- What is being asked
Given the entries that follow, write out exactly the lines starting at the one containing "network. That is" and ending at the one containing "CONSENT YOU CAN TAKE BACK", both ends included, and only those.

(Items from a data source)
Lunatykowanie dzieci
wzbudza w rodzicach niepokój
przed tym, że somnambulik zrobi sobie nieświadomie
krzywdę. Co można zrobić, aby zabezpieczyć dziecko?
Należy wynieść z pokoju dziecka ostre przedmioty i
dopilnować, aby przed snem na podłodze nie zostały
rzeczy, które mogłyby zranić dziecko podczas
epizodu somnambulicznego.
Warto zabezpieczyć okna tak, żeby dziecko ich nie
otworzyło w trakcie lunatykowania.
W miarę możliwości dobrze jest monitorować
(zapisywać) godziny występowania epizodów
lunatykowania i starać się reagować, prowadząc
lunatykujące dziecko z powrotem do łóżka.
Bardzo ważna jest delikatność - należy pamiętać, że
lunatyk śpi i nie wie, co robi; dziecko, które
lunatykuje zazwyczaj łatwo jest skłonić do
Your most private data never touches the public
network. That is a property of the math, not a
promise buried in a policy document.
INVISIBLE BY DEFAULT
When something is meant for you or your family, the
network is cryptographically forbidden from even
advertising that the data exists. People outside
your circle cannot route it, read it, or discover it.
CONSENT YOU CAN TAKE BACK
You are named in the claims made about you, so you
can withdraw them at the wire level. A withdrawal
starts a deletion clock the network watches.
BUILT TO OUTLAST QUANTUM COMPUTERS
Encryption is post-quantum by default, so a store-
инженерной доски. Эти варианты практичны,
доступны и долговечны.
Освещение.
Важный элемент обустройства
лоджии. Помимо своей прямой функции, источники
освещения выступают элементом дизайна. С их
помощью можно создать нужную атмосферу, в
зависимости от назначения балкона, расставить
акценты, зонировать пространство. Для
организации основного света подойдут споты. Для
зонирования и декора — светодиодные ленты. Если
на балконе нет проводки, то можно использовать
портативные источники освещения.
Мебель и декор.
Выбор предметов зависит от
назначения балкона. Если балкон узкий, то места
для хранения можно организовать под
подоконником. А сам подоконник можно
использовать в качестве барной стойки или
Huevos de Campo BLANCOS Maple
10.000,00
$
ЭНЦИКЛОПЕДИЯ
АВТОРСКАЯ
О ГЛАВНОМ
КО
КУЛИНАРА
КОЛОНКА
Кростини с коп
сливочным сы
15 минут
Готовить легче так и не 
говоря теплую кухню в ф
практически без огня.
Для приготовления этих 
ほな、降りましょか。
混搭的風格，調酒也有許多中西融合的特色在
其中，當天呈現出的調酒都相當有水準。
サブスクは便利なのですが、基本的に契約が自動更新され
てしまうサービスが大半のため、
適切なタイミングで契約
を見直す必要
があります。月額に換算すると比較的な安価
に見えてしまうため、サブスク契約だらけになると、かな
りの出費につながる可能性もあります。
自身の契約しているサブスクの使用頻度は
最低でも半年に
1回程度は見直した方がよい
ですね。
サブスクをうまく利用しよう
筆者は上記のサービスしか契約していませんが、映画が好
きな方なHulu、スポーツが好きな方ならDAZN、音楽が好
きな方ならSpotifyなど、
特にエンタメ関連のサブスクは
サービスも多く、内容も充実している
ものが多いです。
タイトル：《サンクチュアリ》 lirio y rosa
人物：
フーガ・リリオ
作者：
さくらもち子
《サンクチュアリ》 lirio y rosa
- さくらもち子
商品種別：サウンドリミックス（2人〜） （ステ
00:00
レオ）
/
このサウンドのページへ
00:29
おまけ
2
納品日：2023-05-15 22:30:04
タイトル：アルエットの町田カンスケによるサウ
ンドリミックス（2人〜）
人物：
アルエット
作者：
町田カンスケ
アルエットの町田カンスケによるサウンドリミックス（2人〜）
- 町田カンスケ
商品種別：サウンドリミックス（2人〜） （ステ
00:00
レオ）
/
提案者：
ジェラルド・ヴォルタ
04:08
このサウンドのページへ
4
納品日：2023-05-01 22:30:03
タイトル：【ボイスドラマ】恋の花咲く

- Exercise response
network. That is a property of the math, not a
promise buried in a policy document.
INVISIBLE BY DEFAULT
When something is meant for you or your family, the
network is cryptographically forbidden from even
advertising that the data exists. People outside
your circle cannot route it, read it, or discover it.
CONSENT YOU CAN TAKE BACK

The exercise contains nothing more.